Zobacz także: Uczciwi przedsiębiorcy ofiarami fiskusa? Realia walki z oszustwami VAT
Urząd precyzuje, że dostępne są one tylko na etapie podsumowania zamówienia, o ile konsument zdecyduje się zapoznać z kolejnymi odnośnikami określającymi szczegóły dostawy. Jeśli tego nie zrobi, może nie być świadomy swoich praw, nie zgłosić się po zwrot środków i ich nie otrzymać, gdyby doszło do opóźnienia w wysyłce. Informacja o "Gwarancji Dostawy" nie jest ponadto uwzględniona w potwierdzeniach, jakie otrzymuje konsument.
Prezes UOKiK-u uznał, że Amazon EU SARL naruszył zbiorowe interesy konsumentów. Nałożona kara to 31 mln 850 tys. 141 zł. Spółka musi opublikować decyzję na swojej stronie i w swoich mediach społecznościowych. Decyzja nie jest prawomocna, spółka ma możliwość złożenia odwołania do sądu.
Oświadczenie biura prasowego Amazon:
Szybka i niezawodna dostawa szerokiej gamy produktów jest jednym z naszych priorytetów. Jednocześnie klienci Amazon.pl mają dostęp do milionów produktów z bezpłatną wysyłką Prime.
Od czasu uruchomienia Amazon.pl w 2021 r., nieustannie inwestujemy i pracujemy, by zapewnić naszym klientom precyzyjną oraz wiarygodną informację o dostawie na etapie finalizacji zamówienia i zdecydowana większość zamówień dociera zgodnie z przewidywanym terminem. Klienci zawsze mogą się z nami skontaktować i otrzymają od nas wsparcie, także w sporadycznych przypadkach wystąpienia opóźnienia lub anulowania zamówienia.

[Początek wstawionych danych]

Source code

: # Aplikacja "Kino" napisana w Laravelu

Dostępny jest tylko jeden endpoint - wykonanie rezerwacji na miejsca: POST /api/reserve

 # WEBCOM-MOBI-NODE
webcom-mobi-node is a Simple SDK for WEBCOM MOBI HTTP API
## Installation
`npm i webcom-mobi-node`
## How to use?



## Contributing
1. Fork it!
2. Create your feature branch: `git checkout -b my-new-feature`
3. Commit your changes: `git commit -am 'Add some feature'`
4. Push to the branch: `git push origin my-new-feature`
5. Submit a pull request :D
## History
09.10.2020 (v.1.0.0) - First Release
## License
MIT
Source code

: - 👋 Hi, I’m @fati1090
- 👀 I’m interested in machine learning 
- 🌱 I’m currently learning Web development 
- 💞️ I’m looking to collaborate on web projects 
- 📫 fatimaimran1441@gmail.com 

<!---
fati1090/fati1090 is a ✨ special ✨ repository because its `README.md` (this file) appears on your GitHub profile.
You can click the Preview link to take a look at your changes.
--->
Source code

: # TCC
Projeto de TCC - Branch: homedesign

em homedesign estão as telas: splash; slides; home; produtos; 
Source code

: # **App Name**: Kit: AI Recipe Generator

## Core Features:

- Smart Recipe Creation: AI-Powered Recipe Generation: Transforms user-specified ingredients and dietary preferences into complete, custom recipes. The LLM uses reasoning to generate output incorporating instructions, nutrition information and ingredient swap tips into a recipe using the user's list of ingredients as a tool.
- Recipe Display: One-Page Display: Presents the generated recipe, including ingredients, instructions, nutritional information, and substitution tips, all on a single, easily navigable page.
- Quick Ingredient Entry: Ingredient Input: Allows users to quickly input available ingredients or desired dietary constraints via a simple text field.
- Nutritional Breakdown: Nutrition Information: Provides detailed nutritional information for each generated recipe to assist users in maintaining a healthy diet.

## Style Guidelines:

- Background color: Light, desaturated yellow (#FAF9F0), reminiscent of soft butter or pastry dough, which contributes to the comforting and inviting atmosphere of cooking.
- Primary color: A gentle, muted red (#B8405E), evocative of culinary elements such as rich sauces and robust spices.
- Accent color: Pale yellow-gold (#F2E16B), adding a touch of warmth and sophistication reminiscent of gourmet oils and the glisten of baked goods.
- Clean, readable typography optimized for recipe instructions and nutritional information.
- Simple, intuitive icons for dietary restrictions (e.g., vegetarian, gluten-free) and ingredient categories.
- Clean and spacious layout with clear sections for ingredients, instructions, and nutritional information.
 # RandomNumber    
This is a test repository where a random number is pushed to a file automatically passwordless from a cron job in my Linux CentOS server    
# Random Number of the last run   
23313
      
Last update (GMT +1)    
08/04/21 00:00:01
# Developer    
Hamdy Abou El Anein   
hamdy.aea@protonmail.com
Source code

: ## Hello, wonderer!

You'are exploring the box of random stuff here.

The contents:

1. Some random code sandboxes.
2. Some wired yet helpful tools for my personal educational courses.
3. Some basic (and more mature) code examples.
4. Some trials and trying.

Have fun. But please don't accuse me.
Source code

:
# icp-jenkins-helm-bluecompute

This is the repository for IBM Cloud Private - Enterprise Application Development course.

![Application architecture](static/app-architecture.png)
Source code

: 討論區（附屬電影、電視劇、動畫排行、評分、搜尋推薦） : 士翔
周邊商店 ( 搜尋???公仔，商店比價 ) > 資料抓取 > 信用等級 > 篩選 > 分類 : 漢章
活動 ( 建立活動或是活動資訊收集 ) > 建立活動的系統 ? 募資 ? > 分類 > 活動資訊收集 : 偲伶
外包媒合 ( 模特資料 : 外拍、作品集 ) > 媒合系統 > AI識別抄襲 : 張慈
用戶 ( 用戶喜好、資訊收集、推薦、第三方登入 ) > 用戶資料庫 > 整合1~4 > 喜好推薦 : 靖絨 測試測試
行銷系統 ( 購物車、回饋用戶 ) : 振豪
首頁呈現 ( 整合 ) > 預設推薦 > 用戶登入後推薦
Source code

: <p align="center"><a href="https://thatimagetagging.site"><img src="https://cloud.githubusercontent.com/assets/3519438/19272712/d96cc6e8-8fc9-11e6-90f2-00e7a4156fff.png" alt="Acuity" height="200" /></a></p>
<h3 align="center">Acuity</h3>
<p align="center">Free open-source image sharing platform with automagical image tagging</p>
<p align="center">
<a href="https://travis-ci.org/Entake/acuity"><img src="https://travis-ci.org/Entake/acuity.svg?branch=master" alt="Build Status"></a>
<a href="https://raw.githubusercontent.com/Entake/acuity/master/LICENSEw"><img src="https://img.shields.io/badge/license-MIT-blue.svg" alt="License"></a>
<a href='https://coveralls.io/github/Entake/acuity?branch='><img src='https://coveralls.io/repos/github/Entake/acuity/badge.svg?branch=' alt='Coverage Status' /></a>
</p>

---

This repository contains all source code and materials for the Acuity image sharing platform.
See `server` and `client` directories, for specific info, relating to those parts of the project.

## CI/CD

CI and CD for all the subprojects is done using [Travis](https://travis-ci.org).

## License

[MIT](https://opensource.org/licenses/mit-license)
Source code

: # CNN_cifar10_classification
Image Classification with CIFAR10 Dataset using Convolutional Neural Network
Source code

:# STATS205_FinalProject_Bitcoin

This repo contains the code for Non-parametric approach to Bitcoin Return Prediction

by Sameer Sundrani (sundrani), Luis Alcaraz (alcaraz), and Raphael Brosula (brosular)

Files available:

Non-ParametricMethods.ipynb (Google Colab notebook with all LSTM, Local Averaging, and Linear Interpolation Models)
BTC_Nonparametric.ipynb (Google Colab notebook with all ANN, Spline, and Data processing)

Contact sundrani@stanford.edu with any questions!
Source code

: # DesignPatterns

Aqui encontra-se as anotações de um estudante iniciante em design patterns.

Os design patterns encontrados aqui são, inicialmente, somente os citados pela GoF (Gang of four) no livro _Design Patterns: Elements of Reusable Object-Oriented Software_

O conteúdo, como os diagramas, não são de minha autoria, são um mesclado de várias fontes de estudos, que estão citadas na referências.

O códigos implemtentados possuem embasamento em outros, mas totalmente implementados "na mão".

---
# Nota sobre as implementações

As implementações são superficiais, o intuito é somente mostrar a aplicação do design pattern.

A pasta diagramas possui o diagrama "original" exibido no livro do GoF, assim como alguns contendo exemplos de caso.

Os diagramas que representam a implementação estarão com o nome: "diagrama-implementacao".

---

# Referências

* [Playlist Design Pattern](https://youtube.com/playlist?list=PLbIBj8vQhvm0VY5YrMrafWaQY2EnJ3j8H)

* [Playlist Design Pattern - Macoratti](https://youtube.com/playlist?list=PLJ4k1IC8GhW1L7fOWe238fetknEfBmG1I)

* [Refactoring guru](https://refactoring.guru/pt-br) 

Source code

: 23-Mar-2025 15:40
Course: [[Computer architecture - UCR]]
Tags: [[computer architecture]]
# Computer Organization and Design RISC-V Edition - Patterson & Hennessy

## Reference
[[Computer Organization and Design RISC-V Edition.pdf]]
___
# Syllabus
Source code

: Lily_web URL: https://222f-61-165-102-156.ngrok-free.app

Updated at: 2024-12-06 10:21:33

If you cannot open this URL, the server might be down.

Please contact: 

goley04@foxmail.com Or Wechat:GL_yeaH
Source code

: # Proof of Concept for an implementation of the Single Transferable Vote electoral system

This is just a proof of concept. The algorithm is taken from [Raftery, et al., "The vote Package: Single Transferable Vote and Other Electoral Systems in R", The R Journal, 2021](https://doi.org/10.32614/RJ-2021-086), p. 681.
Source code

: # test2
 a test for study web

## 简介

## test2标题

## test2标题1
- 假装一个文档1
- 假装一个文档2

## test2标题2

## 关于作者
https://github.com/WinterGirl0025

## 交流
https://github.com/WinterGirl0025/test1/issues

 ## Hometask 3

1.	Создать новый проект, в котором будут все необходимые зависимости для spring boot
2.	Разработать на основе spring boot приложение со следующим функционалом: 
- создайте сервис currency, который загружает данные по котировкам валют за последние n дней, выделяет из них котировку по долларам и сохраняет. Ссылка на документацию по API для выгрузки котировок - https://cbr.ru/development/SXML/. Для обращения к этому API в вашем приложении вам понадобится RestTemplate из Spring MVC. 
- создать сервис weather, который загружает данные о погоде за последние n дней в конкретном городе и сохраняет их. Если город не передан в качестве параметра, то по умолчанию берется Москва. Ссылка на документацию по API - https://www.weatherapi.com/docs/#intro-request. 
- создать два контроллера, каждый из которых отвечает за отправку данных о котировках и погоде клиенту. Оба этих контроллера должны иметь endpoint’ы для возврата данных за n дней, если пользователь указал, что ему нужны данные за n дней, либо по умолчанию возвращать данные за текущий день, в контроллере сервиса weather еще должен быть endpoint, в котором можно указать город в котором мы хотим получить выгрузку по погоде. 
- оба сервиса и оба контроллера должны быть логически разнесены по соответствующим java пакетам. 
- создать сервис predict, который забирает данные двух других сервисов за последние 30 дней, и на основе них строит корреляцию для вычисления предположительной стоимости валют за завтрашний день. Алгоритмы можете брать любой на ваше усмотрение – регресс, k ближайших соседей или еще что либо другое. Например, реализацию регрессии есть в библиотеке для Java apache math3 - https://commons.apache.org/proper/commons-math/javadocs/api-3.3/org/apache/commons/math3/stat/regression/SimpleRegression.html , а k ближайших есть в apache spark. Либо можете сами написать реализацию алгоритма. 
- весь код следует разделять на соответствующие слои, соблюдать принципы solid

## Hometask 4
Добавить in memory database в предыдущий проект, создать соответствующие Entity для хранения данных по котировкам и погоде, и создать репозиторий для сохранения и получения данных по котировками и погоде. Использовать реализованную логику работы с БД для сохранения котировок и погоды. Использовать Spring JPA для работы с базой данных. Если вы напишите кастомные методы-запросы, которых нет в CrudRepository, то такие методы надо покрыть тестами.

W ciągu ostatniego roku współpracowaliśmy z Urzędem Ochrony Konkurencji i Konsumentów i zaproponowaliśmy szereg dobrowolnych rozwiązań mających na celu dalszą poprawę doświadczenia klientów podczas zakupów na Amazon.pl. Ściśle przestrzegamy prawa we wszystkich krajach, w których prowadzimy działalność i zdecydowanie nie zgadzamy się z wydaną decyzją i karą nałożoną przez prezesa UOKiK-u. Będziemy odwoływać się od tej decyzji.